Monday, April 6, 2009
It does not seem that Mars can ever be inhabited. I question the ability of a colony to survive on a forbidding planet, and even after watching these original 100 inhabitants live in a tent of polyvinylidene difluoride – its carbon atoms linked to hydrogen and fluorine atoms, resulting in a substance that resembles saran wrap - I still question it. This tent fabric, because it is invisible, causes them to feel they are in the open air; it even has skyscrapers as part of the tent framework. Yet no one seems bothered by the fact that it is not real. It begs the question, is a fake world as good as a real one? Frank Chambers has a moment, in his speech, when he finally wishes to be honest (“The planet, taking in itself, is a dead frozen nightmare . . .”) and yet he stops himself (7). Is he afraid of dashing the hopes of the new inhabitants? Of hurting the creation he euphorically built in his own mind?

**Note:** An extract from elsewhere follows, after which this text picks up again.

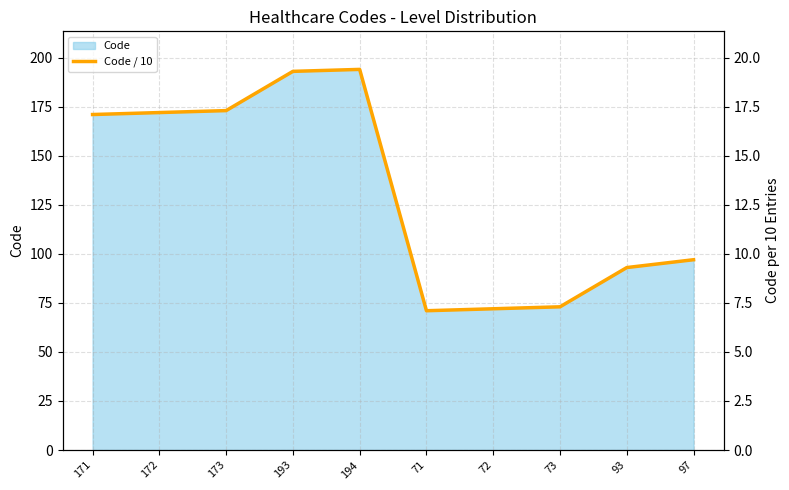

The chart shows a value of 17.3 at 173. True or false?

True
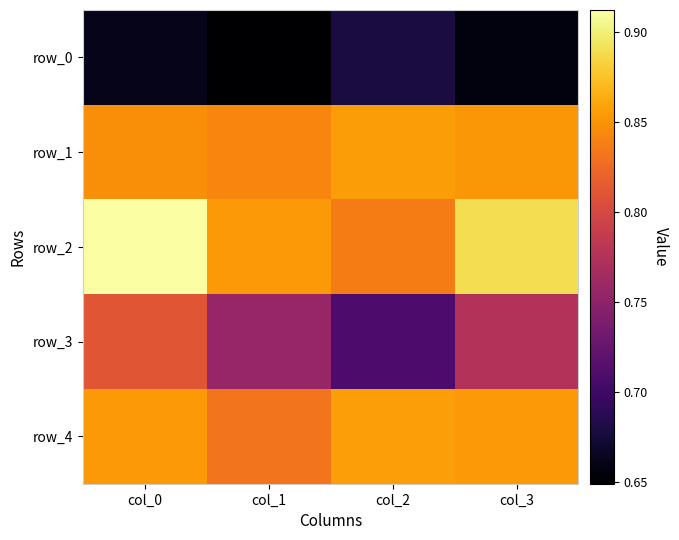

Is the value of row_1 at col_2 greater than the value of row_3 at col_0?

Yes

It is not as though these doubts are put to rest. The whole colonization process is a mess of tensions and battles between races. And so, as Eric Otto points out in “Kim Stanley Robinson’s Mars Trilogy and the Leopoldian Land Ethics,” the “settlers’ hopes are indeed utopian in the etymological sense that utopia is always impossible and always existing nowhere (118).” As Maya Katarina Toitovna, the settlement’s leader of the Russian contingent, reflects, “Interest groups, micropolitics – they really are fragmenting. One hundred people only, and yet they were too large a community to cohere” (Otto 118/Robinson 76). It does not bode well for the end of the book, for the success of this colonizing process.
Stanley Robinson drops hints throughout the text regarding the unsuitability of this process on several levels, but particularly when she addresses the harshness of the climate: “There was never any spontaneous generation out of the clays or the sulphuric hot springs; no spore falling out of space, no touch of a god; whatever starts life (for we do not know), it did not happen on Mars. Mars rolled, proof of the otherness of the world, of its stony vitality” (96). If no touch of god exists on this planet, can life? If whatever starts life does not begin it on Mars, can a tent and specially designed Rovers allow them to sustain it, and if so, is it worth the sacrifice?

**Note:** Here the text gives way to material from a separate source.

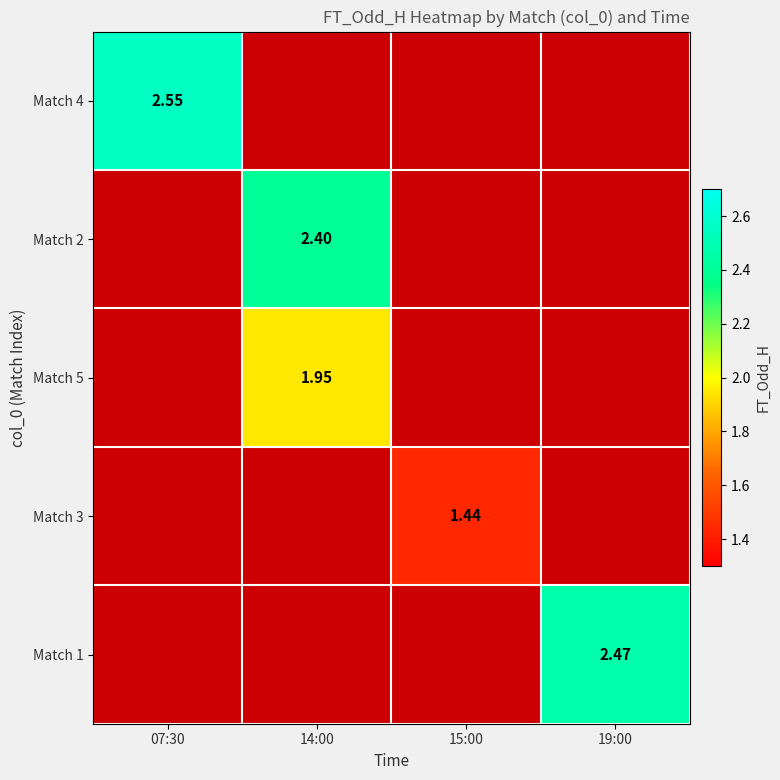

At how many categories does at least one series exceed 2?

3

It is hardly surprising that when people try to create a colony, friction results – friction over job assignments and religion and architecture/hierarchy. All of these issues exist on Earth, and since they have never been resolved here, it is unlikely they will once people are far away on another planet. Buddhist friends of mine say that we take our karma with us wherever we go – there is no escaping it. Even on Mars. William White’s article, ‘”Structuralist Alchemy” in Kim Stanley Robinson’s Red Mars,” notes the disharmony that exists in this colony. It even exists amongst the reluctant, alienated psychiatrist, Michel Duval, who eventually leaves with Hiroko Ai to be part of the “bioscience-oriented ‘farm team’ that ‘splinters off from the colony at the end of Part 4 to pursue in secret their vision of Mars’” (580). I may not have read the end of Red Mars, but such actions hint at a catastrophic end to this “harmonious” colonization.